The employers argued that the payments were provided direct from the employers, but the EAT judged that, as the Tronc funds were not the employer's funds and they had no control over allocation, those funds were not the employer's property and so could not be counted in any national minimum-wage calculations.

This is one small step towards clarifying the destination of a customer's tip, but it can easily be avoided by the employer running the Tronc system through their payroll. The judgement helps, but the time for clarification and transparency in service charges is long overdue.

Tony Hogarth-Smith

Wiggonholt, West Sussex

The wording of "service charge" is wrong; it is surely a voluntary gratuity, payable or not and entirely up to the customer.

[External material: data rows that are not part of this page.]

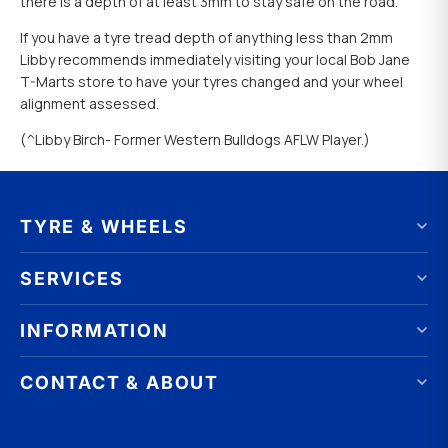
there is a depth of at least 3mm to stay safe on the road.
If you have a tyre tread depth of anything less than 2mm
Libby recommends immediately visiting your local Bob Jane
T-Marts store to have your tyres changed and your wheel
alignment assessed.
(^Libby Birch- Former Western Bulldogs AFLW Player.)
TYRE & WHEELS
Tyres by brand
SERVICES
Tyres by size
Wheels by brand
Wheel Alignment
INFORMATION
Wheels by size
Wheel Balancing
Online Catalogue
Puncture Repair
FAQ
CONTACT & ABOUT
Tyres & Wheels on Promotion
Nitrogen Tyre Inflation
Our Advantages
Tyre Size Calculator
Tyre check Tuesday
Best Tyre Price Guarantee
Corporation
Franchising Opportunities
Contact Us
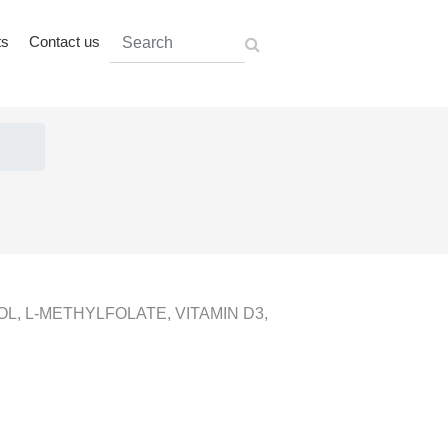
ts
Contact us
L, L-METHYLFOLATE, VITAMIN D3,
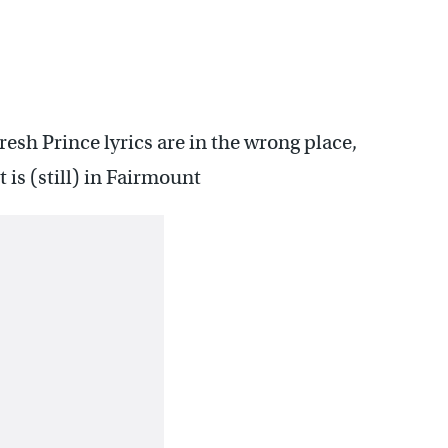
resh Prince lyrics are in the wrong place,
is (still) in Fairmount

What should also be outlawed is the automatic inclusion of this on the bill – and the even dodgier practice of adding it and also leaving a blank space on the credit-card bill in the hope the customer will not notice and add a further 10 per cent, thereby paying it twice over.

Nigel Cubbage

Merstham, Surrey

Entrance tests favour private-school pupils

You report that some universities are to shun A-levels in favour of their own admissions tests (17 July). Such entrance exams will give private-school pupils yet another advantage over state-school pupils in winning places at the better universities. Private schools have both the resources and the time to train the pupils to pass these exams.

Espen Eie Bowen

Swansea

One could be forgiven for thinking that A-levels are for attractive young ladies only. I can't ever remember seeing a photo at this time of year showing a young man (attractive or otherwise) opening his results envelope.

Graham Hines

Saxtead Green, Suffolk

Briefly...

Faulty planes

Pilots only fail to report a fault (and stop an aircraft flying) for one reason: pressure from managers to do so for commercial reasons ("Pilots ignore alerts over faulty planes", 18 July). That pressure is often unstated, but causing the company difficulties will bring its consequences. This will, of course, always be denied by any airline you ask.

Terry Tozer

Barcelona

Public-sector pay

It would make more sense for public-sector pay increases to be staggered so that those earning least would have a pay increase of as close to inflation as possible, and those earning most would have little or no increase, so that the overall effect would be a below-inflation increase. As well as controlling inflation, this would ensure, in the public sector at least, that the low-paid workers do not become too poor and the highly paid do not become too rich.

Peter Jermey

Exeter

Wodehouse's lords

Richard Ingrams is not quite correct that Sir Roderick Spode is P G Wodehouse's only venture into political satire (12 July). Lord Emsworth, in the Blandings Castle stories, is almost certainly modelled on Lord Salisbury, three times prime minister in the 1890s, even down to the detail of the highlight of both their lordships' lives having been when their champion pigs won first prize "for fatness" at agricultural shows.

Stephen Pimenoff

Cheltenham

Grammar matters

So, if the meaning is clear and not clumsy, does good grammar really matter? (Letters, 15 July.) Well, no more than good manners. Why bother with "please" and "thank you"?

D A Dox

Ely, Cambridgeshire

I agree with Jonathan Phillips that precise punctuation is important. A sentence such as "a woman without her man is nothing" requires to be correctly punctuated as "a woman: without her, man is nothing".

John O'Byrne

Dublin

Islington registrar

After 41 years together, my partner and I were able to enter into a civil partnership 18 months ago at Islington Town Hall. Lillian Ladele was not the registrar (letters, 17 July). Had she been, and we, as both "customers" and local council taxpayers, objected to her on account of her being a woman, black, Christian and maybe even heterosexual, I wonder what the reaction would have been.

Tom Rand

London N7

Long-time knife carrier

I am a lady in my eighties and have carried a knife for most of my adult life. My Swiss army knife is invaluable for emergency bottle opening and minor repairs and it has a very useful tool for removing stones from horses' hooves. Am I in danger of spending three years in the slammer?